Copyright 2017 - Caryn Reedy & Fast Forward Change, LLC

Caryn@FastForwardChange.com

Executive Function

& ADHD Coaching

What is Executive Function / ADHD Coaching?

Executive Function (EF) / ADHD coaching is appropriate for those diagnosed with ADHD or another EF disorder, those who suspect they have an EF deficit or ADHD,  those who suffer from EF struggles or ADHD-like symptoms (which we all do at one point or another), parents of ADHD children, teens, and young adults, and spouses or partners of people with ADHD. EF/ADHD coaching can benefit you in the following ways:

 

  • Supports you in gaining knowledge in and increasing your understanding of ADHD and Executive Function Disorder (EFD), its symptoms, and how to manage it

  • Aids you in discovering opportunities for increasing your productivity and focus

  • Helps you identify how EFD/ADHD might be holding you back in reaching your goals, and what personal gifts it provides you that you can leverage

  • Provides you the opportunity to explore your personal impacts of your EFD/ADHD, including social, emotional, behavioral, and cognitive

  • Helps you increase your emotional intelligence and understand the intersection between emotional intelligence and executive function

  • Allows for a judgment-free supportive environment to contemplate and discuss your challenges at work, school, and home, and in social situations

  • Helps you understand and work with any co-existing conditions that commonly occur with EFD/ADHD, such as anxiety, depression, oppositional defiant disorder, and learning differences

  • Assists you in developing good habits and practice in home, academic, occupational, and social settings

 

What are Executive Functions?

Executive Functions (EFs) are the higher-level mental processes that help to keep us on track and moving toward our goals. EFs influence our thoughts and behaviors to reach our goals in the following ways:

  • Self-Awareness: Recognizing and understanding your own emotions and thoughts by directing your attention to yourself and to what's going on in your head

  • Self-Regulation: Changing or altering your behavior in response to expectations, stress, other people, and your surroundings to reach your goals

  • Verbal and Non-verbal Working Memory: Leveraging your attention and memory to have a productive self-dialogue, such as step-by-step and sequenced directions to accomplish our goals and plan for the future, to accurately engage in visual imagery, and to transform what we are thinking into what we do

  • Emotional Self-Regulation: Using self-awareness, self-regulation, and verbal and non-verbal working memory to manage your emotions and how you think about things

  • Behavioral Inhibition: Restraining yourself from having a knee-jerk reaction to a situation and self-correcting your actions (or inaction) to increase the likelihood of you reaching your goals

  • Planning and Problem Solving: Thinking of new and novel ways to approach challenges and accomplish tasks toward reaching your goals

  • Self-Motivation: Consistently driving toward your goals, especially longer-term goals, even if you lack immediate consequences of your short-term actions

While ADHD is a type of Executive Function Disorder (EFD), multiple other disorders can cause EF deficits, too, such as autism spectrum disorder and learning differences. We all suffer from EF deficits and struggles at one point or another, such as analyzing a task correctly, planning how to address and tackle the task, organizing how we will carry out the steps to complete the task, creating and sticking to timelines to complete the task, and, when warranted, adjusting the steps we take to complete the task. Regardless of your formal diagnosis, if any, EF/ADHD Coaching benefits you in succeeding at all of these challenges.

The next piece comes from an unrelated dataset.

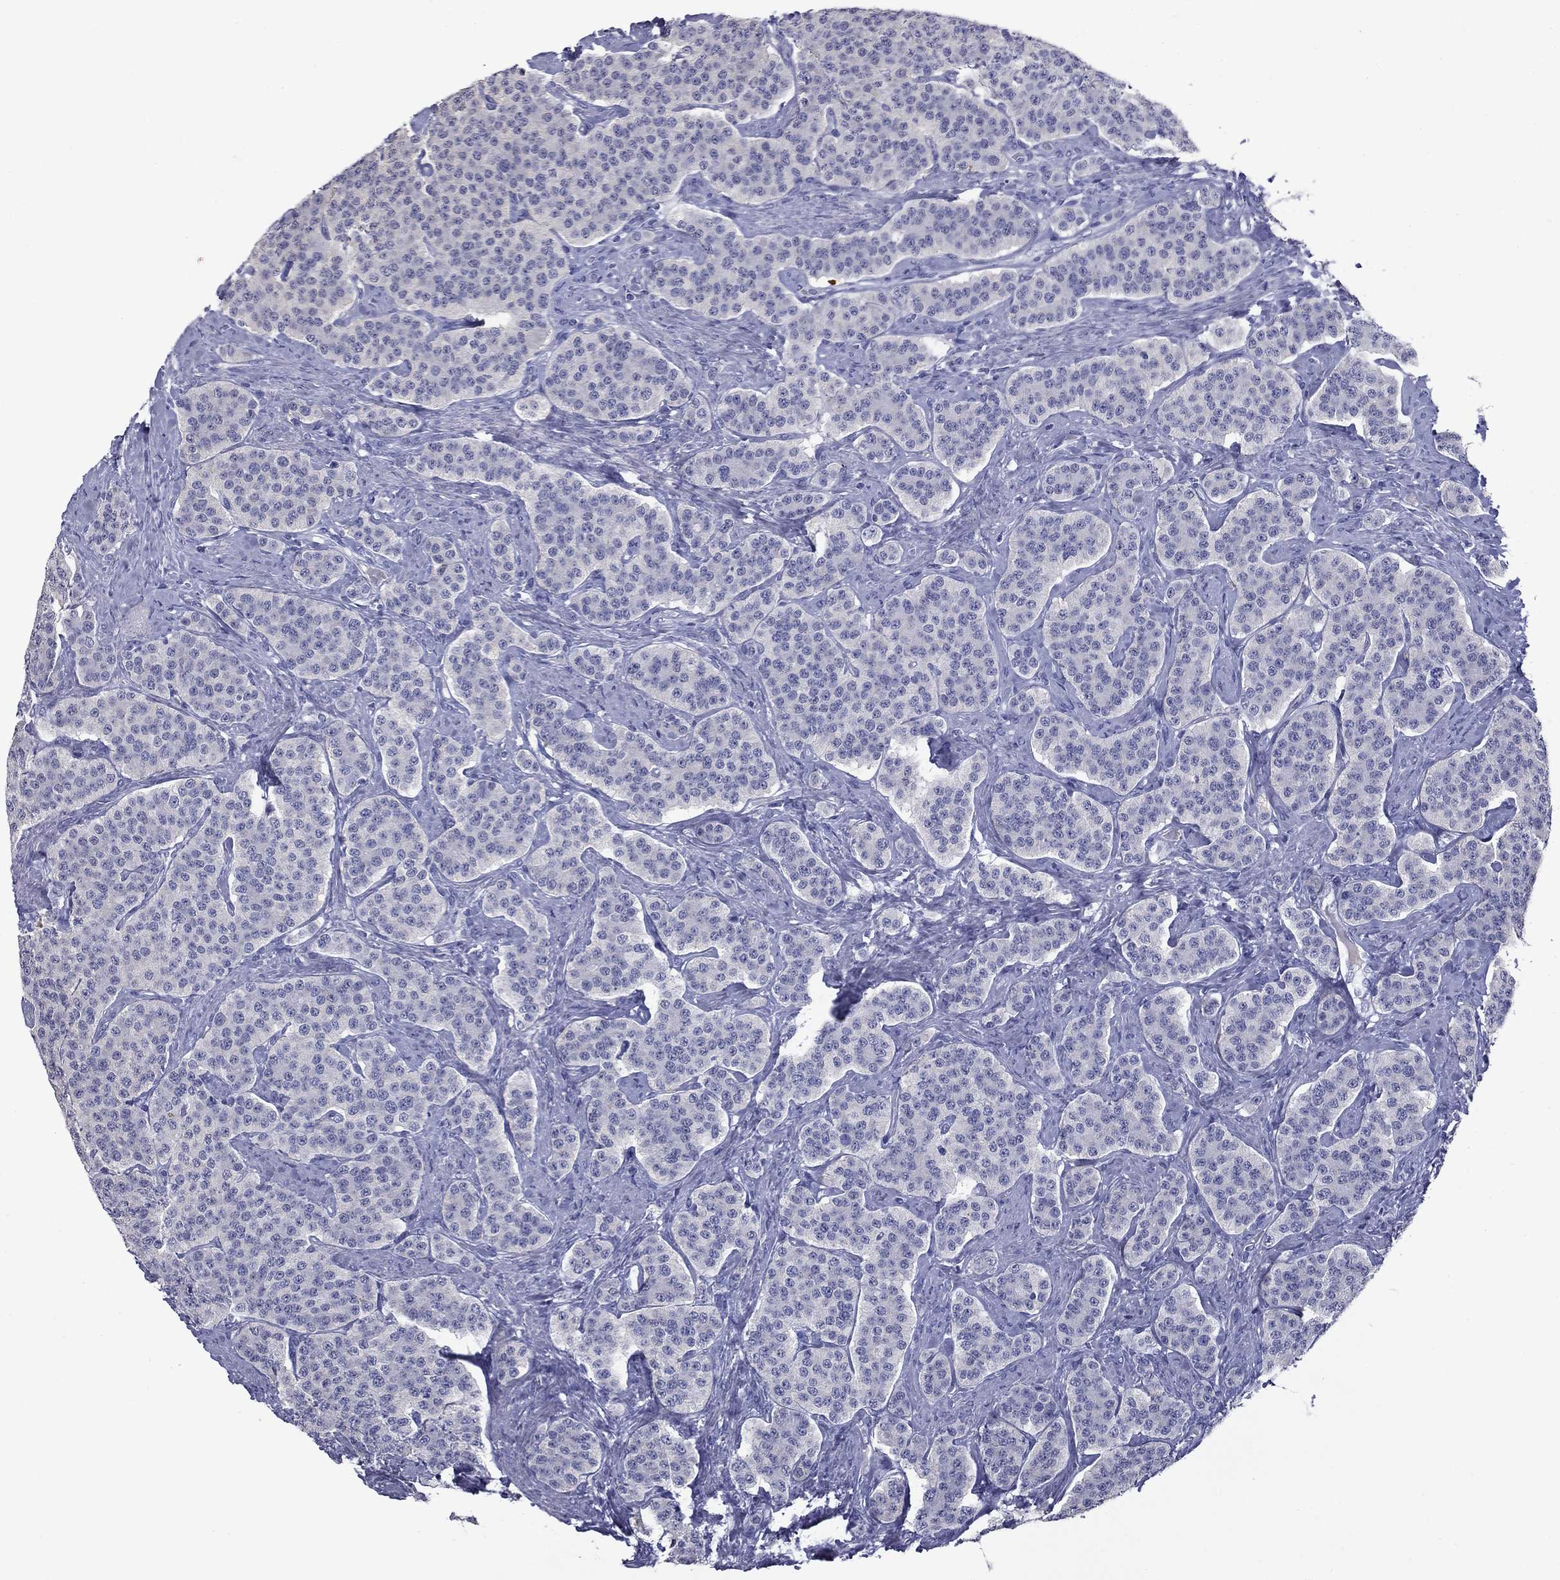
{"staining": {"intensity": "negative", "quantity": "none", "location": "none"}, "tissue": "carcinoid", "cell_type": "Tumor cells", "image_type": "cancer", "snomed": [{"axis": "morphology", "description": "Carcinoid, malignant, NOS"}, {"axis": "topography", "description": "Small intestine"}], "caption": "An IHC histopathology image of carcinoid is shown. There is no staining in tumor cells of carcinoid.", "gene": "CFAP119", "patient": {"sex": "female", "age": 58}}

What if I have ADD, not ADHD?

ADD, or Attention Deficit Disorder, is an older term for ADHD, or Attention Deficit/Hyperactivity Disorder. ADHD has three "presentations":  predominantly hyperactive-impulsive, predominantly inattentive, and combined presentation (hyperactive-impulsive plus inattentive). Around 2/3 to 3/4 of those diagnosed with ADHD have combined presentation. What was previously known as ADD is usually used to describe the predominantly inattentive presentation.

Visit my pages More About ADHD and ADHD Resources to learn more about ADHD.

How does Executive Function / ADHD Coaching differ from other types of Coaching?

EF/ADHD Coaching is coaching through an EF/ADHD "lens." It is about awareness, on the part of the coach and the client, on the challenges the client is facing that might be impacted by deficits in EF or ADHD, and exploring goals and tasks with how the client's EF struggles or ADHD may play into it. Other coaching focuses, such as career coaching or leadership coaching, may be combined with EF/ADHD Coaching if that is what the client wants and needs.